# AUFGABEN
1. Warum wird laut der Opernkritik nicht auf dem gleichen Niveau gesungen, wie das Orchester spielt? Antworte in ein bis drei Sätzen.
2. Beantworte anhand der Opernkritik kurz:
(a) Für wen ist Philippe Jordan als Dirigent eingesprungen?
(b) Welches Instrument nennt die Opernkritik als Beispiel für die Verdüsterung der Musik?
(c) Welche Rolle singt Jonathan Tetelman?
3. Führe die Opernkritik im Anschluss an ihren letzten Satz weiter.

# TEXTAUSZUG
◆ ◆ ◆

Salzburg: Verdis "Macbeth" im Großen Festspielhaus
Bereits die ersten Takte der Ouvertüre mit ihren fahlen Bläserklängen und einem knackig einsetzenden Blech lassen aufhorchen: Der Dirigent Philippe Jordan, für den erkrankten Franz Welser-Möst vor Probenbeginn eingesprungen, steht eigentlich mehr für das deutsche Repertoire. Aber er hat ein gutes Gespür für den frühen Verdi und holt das heraus, was auf italienische Oper spezialisierte Kapellmeister meist gar nicht interessiert: Farben, Zwischentöne und dynamische Schattierungen.
Das ist eine angenehme Überraschung. Der neue "Macbeth" der Salzburger Festspiele ist vor allem eines: ein rauschendes Orchesterfest. Der farbige Klang - eine Stärke der Wiener Philharmoniker bei Musik des 19. und 20. Jahrhunderts - macht die aufregenden Klangmischungen hörbar, mit denen Verdi in dieser Oper experimentierte, etwa die Verdüsterung der Musik durch das eigentlich eher pastorale Englischhorn. Jordans Ansatz ist eher intellektuell und analytisch. Das ist aber erheblich faszinierender als das italienische Pauschal-Brio, das sich in den Chorszenen ohnehin fast von selbst einstellt.
Gesungen wird leider nicht auf gleichem Niveau. Das hat auch mit der eher unfreundlichen Akustik des Großen Festspielhauses und der sehr offenen Bühne zu tun. Letztendlich setzt sich nur Jonathan Tetelman als Macduff soweit gegen den Riesenraum durch, dass sängerische Details hörbar werden. Das helle, durchaus italienische Timbre dieses neuerdings hoch gehandelten amerikanischen Tenors bleibt allerdings ebenso Geschmackssache wie seine eher altmodisch-tränenselige Stilistik. Aber er schafft es, die Aufmerksamkeit bei dieser Rolle auf sich zu ziehen, die mehr oder weniger nur aus einer Arie und ein paar Ensemble-Soli besteht.
Die zentralen Rollen bieten Hausmannskost. Der weißrussische Bariton Vladislav Sulimsky verfügt über ordentliches und gut geführtes Material. Aber er singt von Anfang bis Ende geradeheraus, was kaum zu dieser eher gebrochenen Figur passt. Nuancen sind Sulimskys Sache nicht, und man kann schwerlich behaupten, dass er den Aufstieg und Fall des schottischen Feldherrn irgendwie gestalten würde. Sowohl die Arie im letzten Akt wie auch die vor dem Chorfinale eingeschobene Szene aus der Urfassung hat man schon erheblich schwärzer und bösartiger gehört.

◆ ◆ ◆

# DATENSÄTZE
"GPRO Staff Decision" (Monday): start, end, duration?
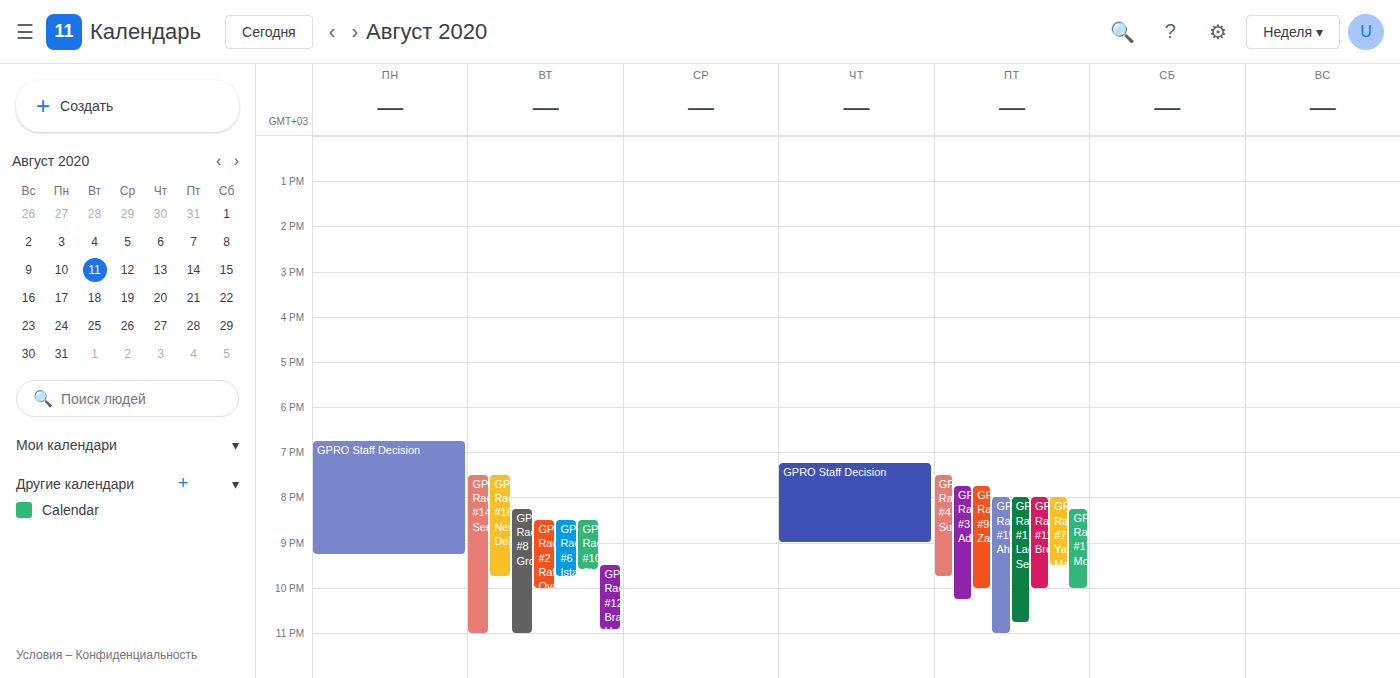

◆ ◆ ◆

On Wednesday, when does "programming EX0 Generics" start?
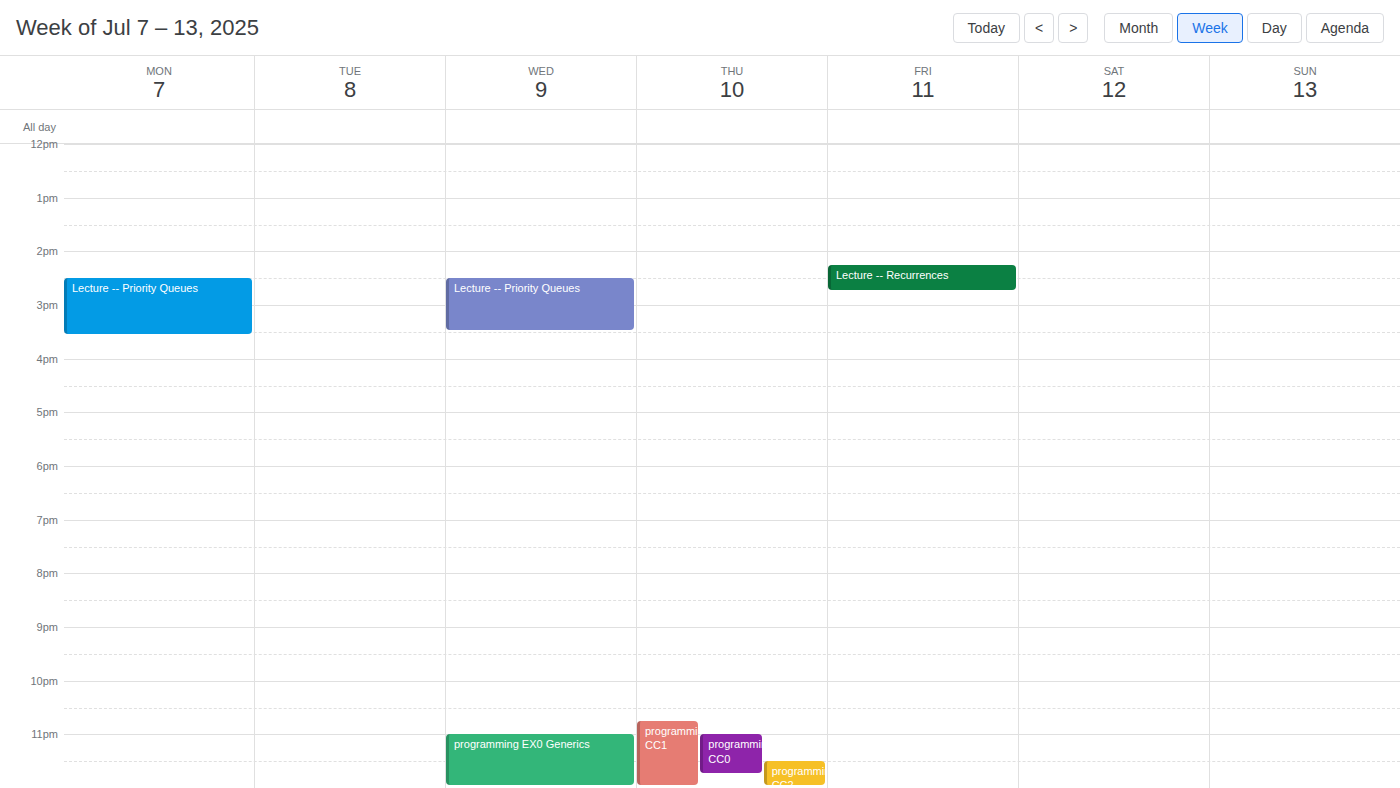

◆ ◆ ◆

# LÖSUNGEN
1. Die Opernkritik führt das auch auf die eher unfreundliche Akustik des Großen Festspielhauses zurück. Zudem nennt sie die sehr offene Bühne als Grund.

2.
(a) Für den erkrankten Franz Welser-Möst.
(b) Das Englischhorn.
(c) Den Macduff.

3.
Ähnliches gilt für den wackeren Tareq Nazmi als Banco und Asmik Grigorian als Lady. Die vom Publikum ekstatisch geliebte Salzburg-Diva meidet sonst nicht ganz zufällig italienisches Repertoire: Es liegt ihr nicht. Das eher scharfe Timbre mag zwar zur Lady passen. Aber sie lässt keinerlei Intensität entstehen, weil sie mit den Koloraturen eher wenig anfangen kann und keine eigenen Farben für das Böse und Gebrochene der Figur findet. An berühmte Vorgängerinnen oder Kolleginnen in dieser Rolle sollte man auch nicht denken.
Lange drängt sich auch die Frage auf, was die Intendanten zwischen München und Salzburg eigentlich an Krzysztof Warlikowski so toll finden. Immerhin hat der Regisseur seine Brüsseler Inszenierung des Jahres 2010 nicht nur wiederholt, sondern weiterentwickelt. Aber muss wirklich zum 1000-sten Mal die küchenpsychologische These aufgetischt werden, die Machtgier der Lady wäre primär eine Kompensation ihrer Kinderlosigkeit?
Wir sehen sie am Beginn beim Gynäkologen. Überall sind Kinder am Werk, lebend, tot oder als achtfache Erscheinung des ermordeten Banco. Und wer das alles nicht gleich versteht, dem wird zur Pause als Großprojektion ein Baby auf einem Brokkoli-Bett serviert.
Nicht schlecht ist immerhin die kalte Mechanik, mit der im ersten Finale der tote Duncan betrauert und Macbeth als König installiert wird. Sulimsky und Grigorian können den psychischen Zusammenbruch des Macht-Paares zwar leider musikalisch nicht gestalten, aber Warlikowski setzt ihn dafür mit Spritzen und einem Rollstuhl drastisch ins Bild. Im Schlussbild endet das Paar trostlos wie Elena und Nicolae Ceausescu vor Gericht. Da erregen sie fast ein wenig Mitleid, das auch der Musik nicht ganz fremd ist.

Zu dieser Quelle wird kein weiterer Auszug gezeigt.